In the first place there was no
necessity that God should create at all. He acted with perfect freedom,
when He brought this world into existence. When He did choose to create
there was before Him an infinite number of possible plans. But as a matter
of fact we find that He chose this particular one in which we now are. And
since He know perfectly every event of every kind which would be involved in
this particular world-order, He very obviously predetermined every event
which would happen when He chose this plan. His choice of the plan, or His
making certain that the creation should be on this order, we call His
foreordination or His predestination.
Even the sinful acts of men are
included in this plan. They are foreseen, permitted and have their
exact place. They are controlled and overruled for the divine glory. The
crucifixion of Christ, which is admittedly the worst crime in all human
history, has, we are expressly told, its exact and necessary place in the
plan (Acts 2:23; 4:28). This particular manner of redemption is not an
expedient to which God was driven after begin defeated and disappointed by
the fall of man. Rather it is “according to the eternal purpose which He
purposed in Christ Jesus our Lord,” Eph.3:11. Peter tells us that Christ as
a sacrifice for sin was “foreknown indeed before the foundation of the
world, “ I Peter 1:20. Believers were “chosen in Him before the foundation
of the world” (or from eternity), Eph. 1:4. We are saved not by our own
temporary works, “but according to His purpose and grace, which was given us
in Christ Jesus before times eternal,” II Tim.1:9. And if the crucifixion
of Christ, or His offering up Himself as a sacrifice for sin, was in the
eternal plan, then plainly the fall of Adam and all other sins which made
that sacrifice necessary were in the plan, no matter how undesirable a part
of that plan they may have been.
History in all its details, even
the most minute, is but the unfolding of the eternal purposes of God.

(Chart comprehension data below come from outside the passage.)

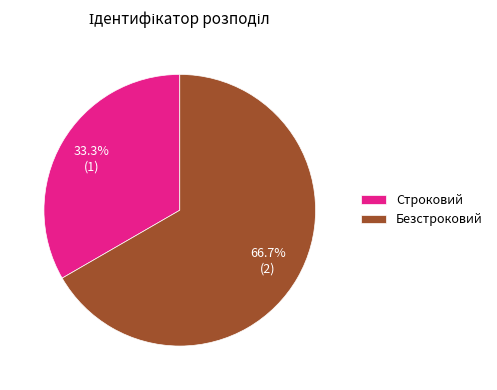

Combined, what portion of the pie is Безстроковий and Строковий?

100.0%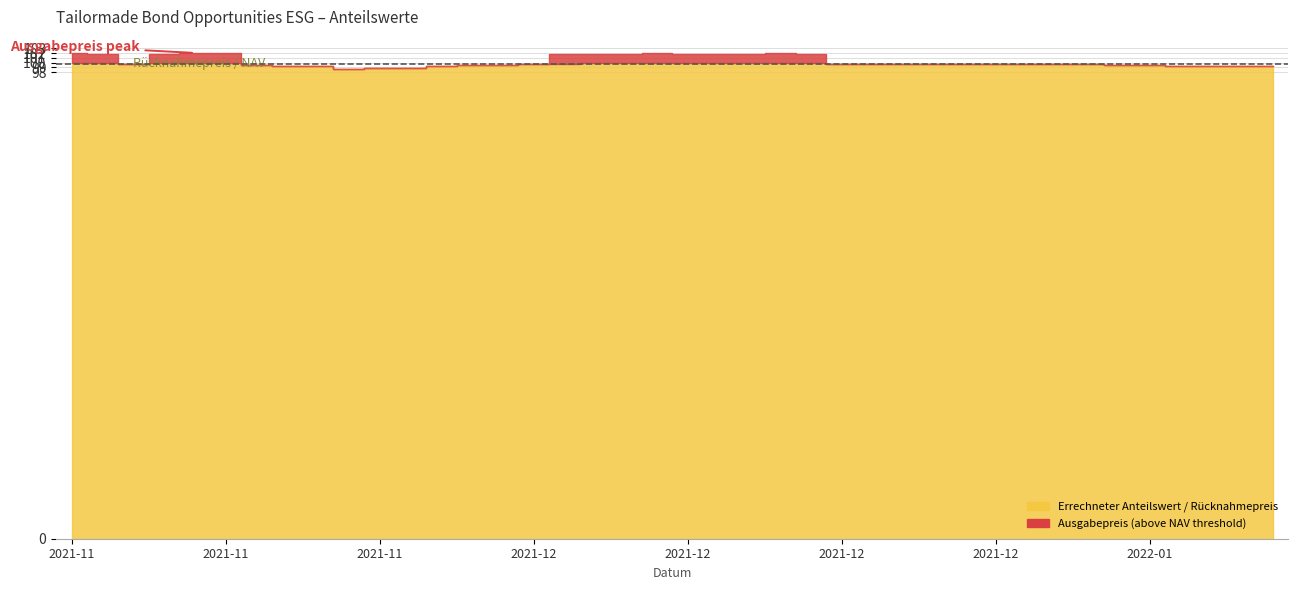

True or false: Ausgabepreis and Errechneter Anteilswert cross at least once.

False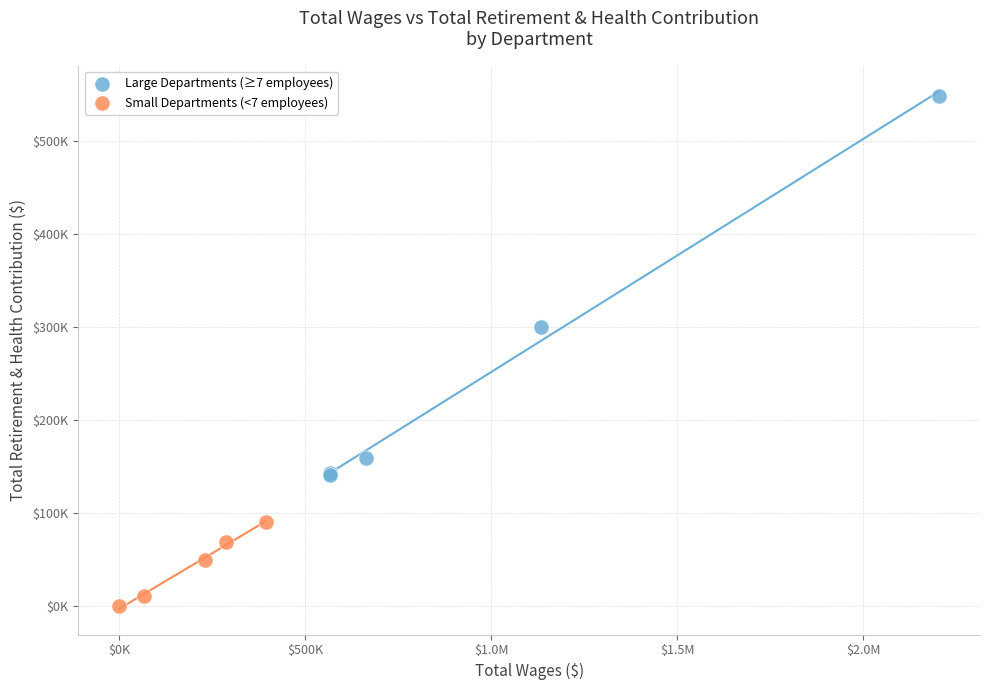

What are all the series names shown in the legend?

Large Departments (≥7 employees), Small Departments (<7 employees)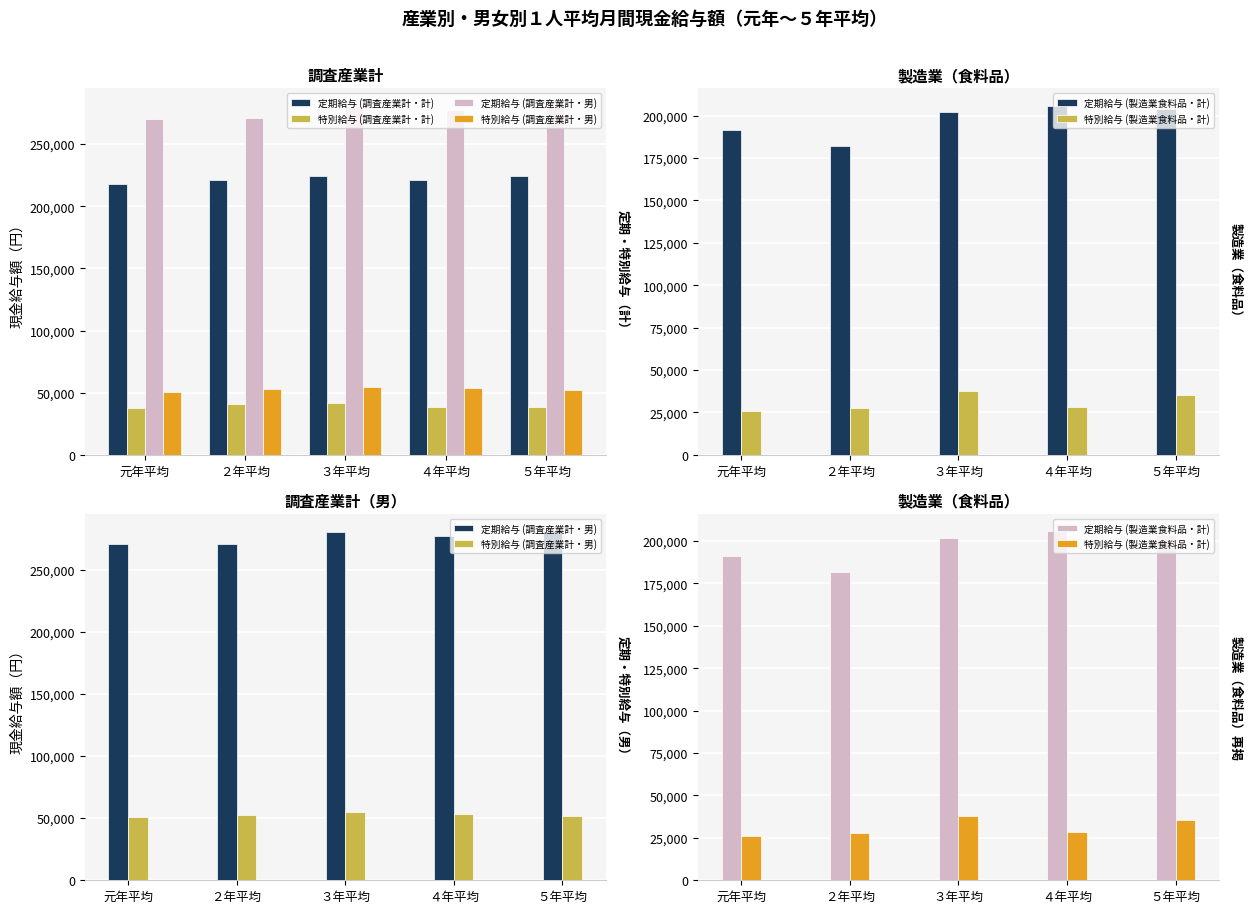

Is it true that 特別給与 (調査産業計・計) equals 38732 at ５年平均?

True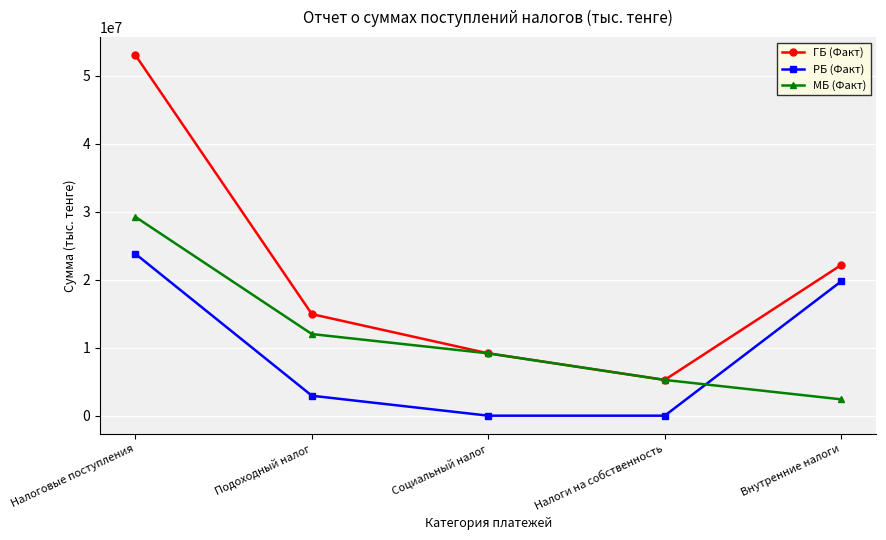

What is the average value of the РБ (Факт) series?

9302603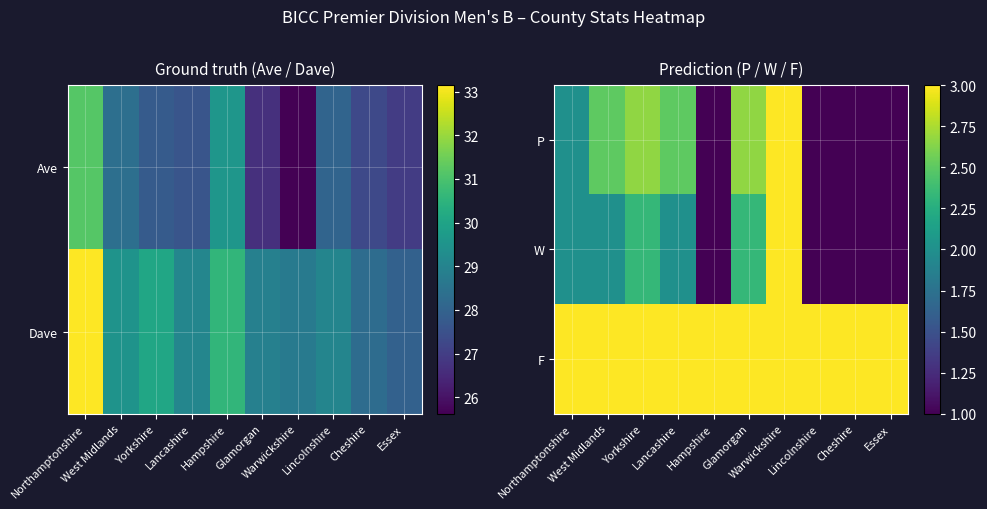

Read the P value at Glamorgan.

2.7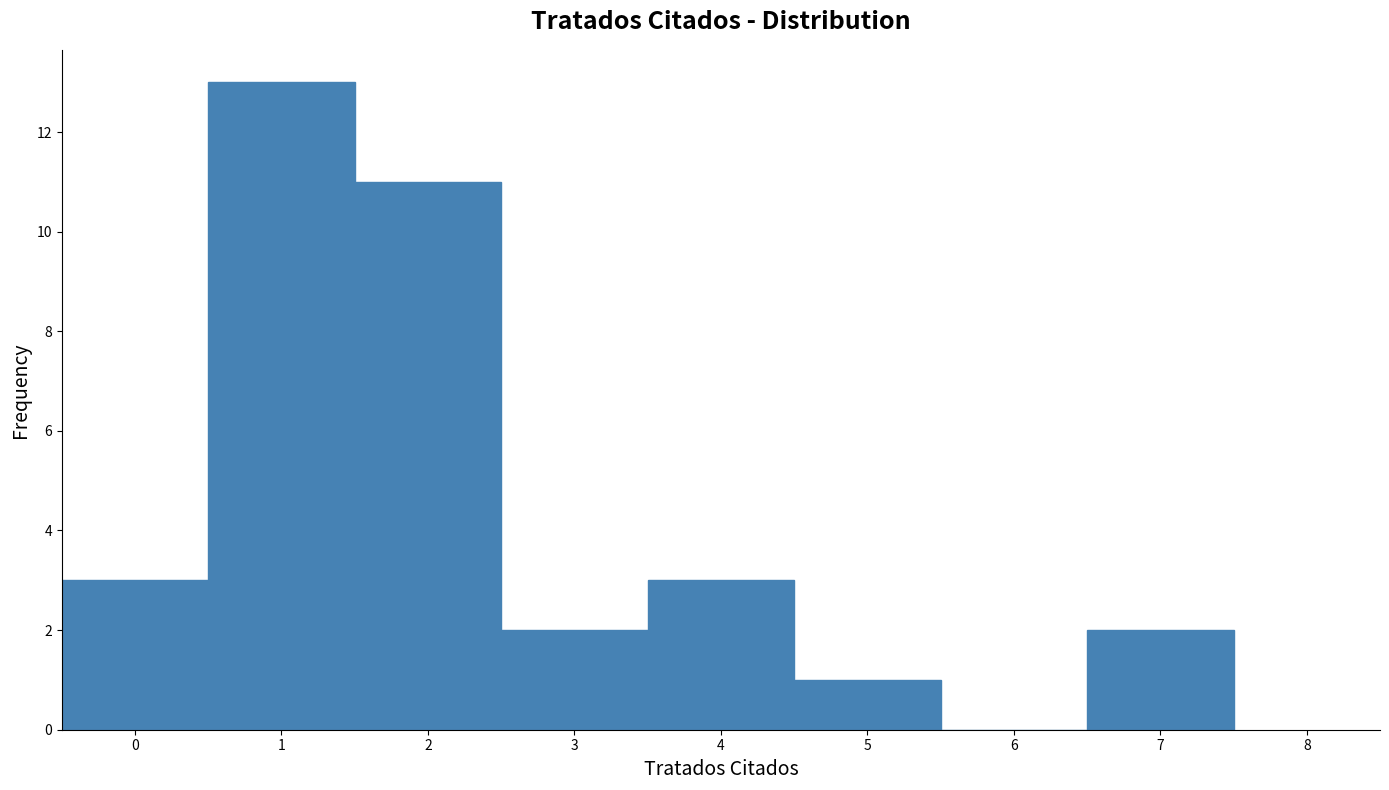

Reading left to right, transcribe this chart: for each bar, give the range it covers on the x-axis and its height. The values are not printed on the chart, so give them approximately, as read against the axis.

-0.5 to 0.5: 3
0.5 to 1.5: 13
1.5 to 2.5: 11
2.5 to 3.5: 2
3.5 to 4.5: 3
4.5 to 5.5: 1
5.5 to 6.5: 0
6.5 to 7.5: 2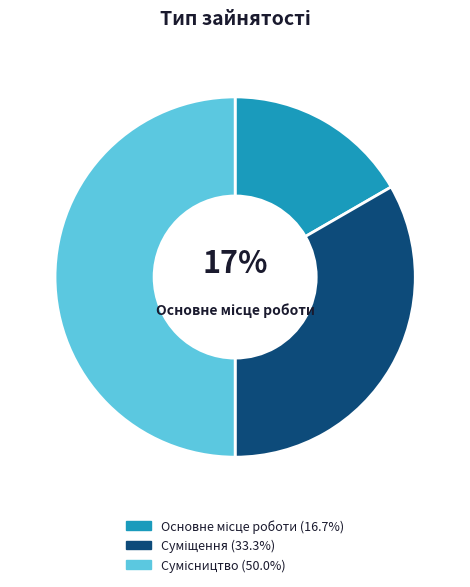

How many slices are in this pie chart?

3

His decrees are not successively formed as the emergency arises, but are all
parts of one all-comprehending plan, and we should never think of Him
suddenly evolving a plan or doing something which He had not thought of
before.
The fact that the Scriptures often
speak of one purpose of God as dependent on the outcome of another or on the
actions of men, is no objection against this doctrine. The scriptures are
written in the everyday language of men, and they often describe an act or a
thing as it appears to be, rather than as it really is. The Bible speaks of
the “the four corners of the earth,” Is. 11:12, and of the “foundations of
the earth,” Ps. 104:5; yet no one understands this to mean that the earth is
square, or that is actually rests upon a foundation. We speak of the sun
rising and setting; yet we know that it is not the motion of the sun but
that of the earth as it turns over on its axis which causes this
phenomenon. Likewise, when the Scriptures speak of God repenting, for
instance, no one with proper ideas of God understands it to mean that He
sees He has pursued a wrong course and changes His mind. It simply means
that His action as seen from the human viewpoint appears to be like that of
a man who repents. In other places, the Scriptures speak of the hands, or
arms, or eyes of God. These are what are known as “anthropomorphisms,”
instances in which God is referred to as if He were a man. When the word
“repent,” for instance, is used in its strict sense God is said never to
repent: ”God is not a man, that He should lie, Neither the son of man, that
He should repent,” Nu. 23:19; and again, “The Strength of Israel will not
lie nor repent; for He is not a man, that He should repent.” I Sam. 15: 29
The contemplation of this great plan
must redound to the praise of the unsearchable wisdom and illimitable power
of Him who devised and executes it. And what can give the Christian more
satisfaction and joy than to know that the whole course of the world is
ordered with reference to the establishment of the Kingdom of heaven and the
manifestation of the Divine glory; and that he is one of the objects upon
which infinite love and mercy is to be lavished?